If insurers and manufacturers agree, the administration’s proposed pilot program would cut the cost of insulin to $35 for a 30-day prescription, saving Medicare recipients an average of $446 a year beginning in January 2021, Medicare officials said.

It’s a good approach — avoiding the red tape of legislation and a federal regulatory process that’s plodding in the best cases and riddled with delays when an industry puts up a fight — but it would help fewer than half of the nation’s 7 million insulin-dependent diabetics.

Recent studies show insulin prices — which roughly doubled to about $450 a month in 2016 from around $234 a month in 2012 — are a serious problem for many.

Yale researchers reported in 2018 that a quarter of patients with Type 1 or 2 diabetes were rationing their insulin in response to high costs. They were using less insulin than their doctors prescribed, and a third of them were not even telling their health care providers they were doing this. And those who were rationing were much more likely to be suffering high glycemic levels — meaning their blood-sugar readings were out of control, which can lead to complications such as kidney failure, heart disease, stroke, blindness and lower-limb amputations.

A study released in February, which, like the Yale study, was published in the Journal of the American Medical Association, found insulin being sold online on Craigslist. It was being peddled at a fraction of its list price. The buyer needed no prescription and had no idea whether the cut-rate vials were being stored at temperatures to ensure the drug’s effectiveness.

Congress has been so slow to address this problem that several states, including New Mexico, Virginia and Colorado, have passed laws forcing insurers to cap the cost of insulin.

It is surprising that the insurance and pharmaceutical industries have not found a way to cooperate on a solution to the price problem.

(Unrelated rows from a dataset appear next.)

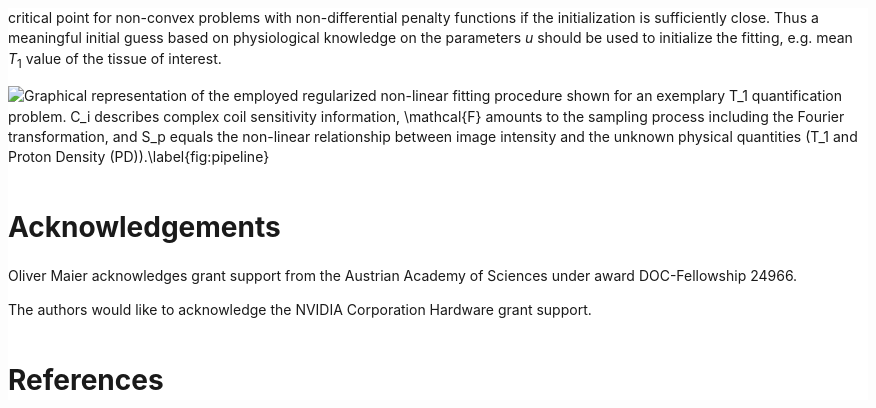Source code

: critical point for non-convex problems with non-differential penalty functions if the initialization is sufficiently close. Thus a meaningful initial guess based on physiological knowledge on the parameters $u$ should be used to initialize the fitting, e.g. mean $T_1$ value of the tissue of interest.

![Graphical representation of the employed regularized non-linear fitting procedure shown for an exemplary $T_1$ quantification problem. $C_i$ describes complex coil sensitivity information, $\mathcal{F}$ amounts to the sampling process including the Fourier transformation, and $S_p$ equals the non-linear relationship between image intensity and the unknown physical quantities ($T_1$ and Proton Density (PD)).\label{fig:pipeline}](pipeline.png)

# Acknowledgements

Oliver Maier acknowledges grant support from the Austrian Academy of Sciences under award DOC-Fellowship 24966.

The authors would like to acknowledge the NVIDIA Corporation Hardware grant support.

# References

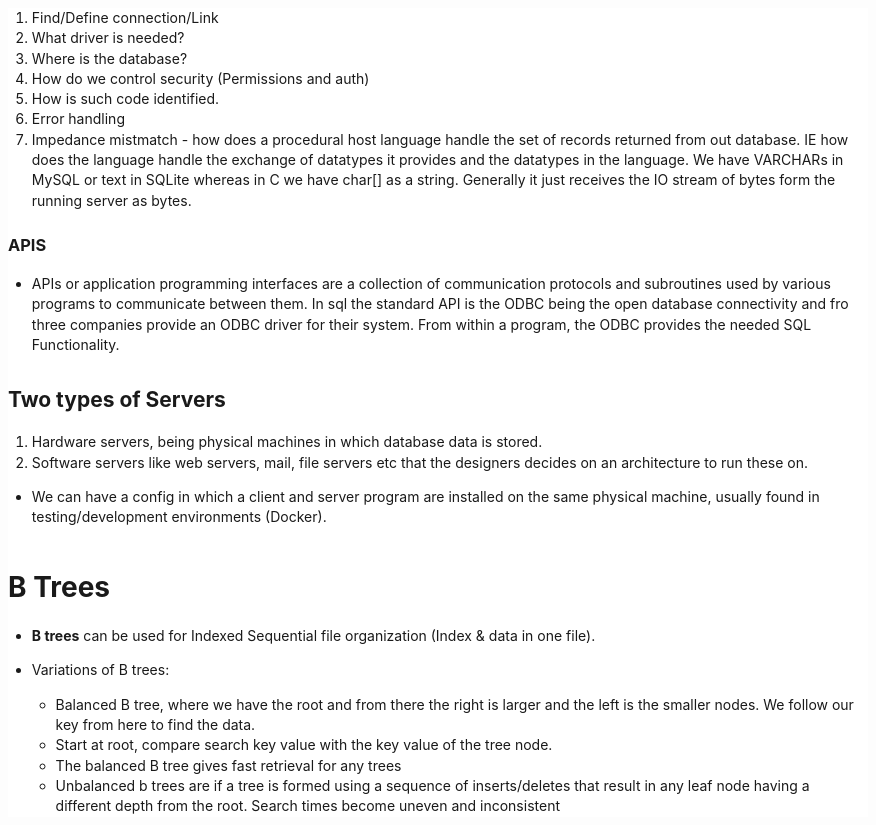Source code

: 1. Find/Define connection/Link
2. What driver is needed?
3. Where is the database?
4. How do we control security (Permissions and auth)
5. How is such code identified. 
6. Error handling
7. Impedance mistmatch - how does a procedural host language handle the set of records returned from out database. IE how does the language handle the exchange of datatypes it provides and the datatypes in the language. We have VARCHARs in MySQL or text in SQLite whereas in C we have char[] as a string. Generally it just receives the IO stream of bytes form the running server as bytes. 

### APIS

- APIs or application programming interfaces are a collection of communication protocols and subroutines used by various programs to communicate between them. In sql the standard API is the ODBC being the open database connectivity and fro three companies provide an ODBC driver for their system. From within a program, the ODBC provides the needed SQL Functionality.


## Two types of Servers 

1.  Hardware servers, being physical machines in which database data is stored. 
2.  Software servers like web servers, mail, file servers etc that the designers decides on an architecture to run these on.
- We can have a config in which a client and server program are installed on the same physical machine, usually found in testing/development environments (Docker).

# B Trees

- **B trees** can be used for Indexed Sequential file organization (Index & data in one file).

- Variations of B trees:
	- Balanced B tree, where we have the root and from there the right is larger and the left is the smaller nodes. We follow our key from here to find the data.
	- Start at root, compare search key value with the key value of the tree node.
	- The balanced B tree gives fast retrieval for any trees 
	- Unbalanced b trees are if a tree is formed using a sequence of inserts/deletes that result in any leaf node having a different depth from the root. Search times become uneven and inconsistent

By failing to do so, they invite government intervention — and could soon face measures far less agreeable to them than the Trump administration’s Medicare pilot program.

Drug-price regulation is a fight the two industries could lose if Congress decides to get involved.

The drug industry’s lobbying arm, the Pharmaceutical Research and Manufacturers of America or PhRMA, has clearly lost power on Capitol Hill, a reality on display when protection against competition for certain top-selling prescription drugs was dropped from the new trade deal with Canada and Mexico.

It’s time for Congress to stop merely holding hearings on the price of insulin and other lifesaving drugs and pass legislation. That might be the only way to get the pharmaceutical and insurance industries to agree to a solution that helps all Americans who need such drugs to survive. The Trump administration’s Medicare pilot program for insulin could serve as the model for such reform.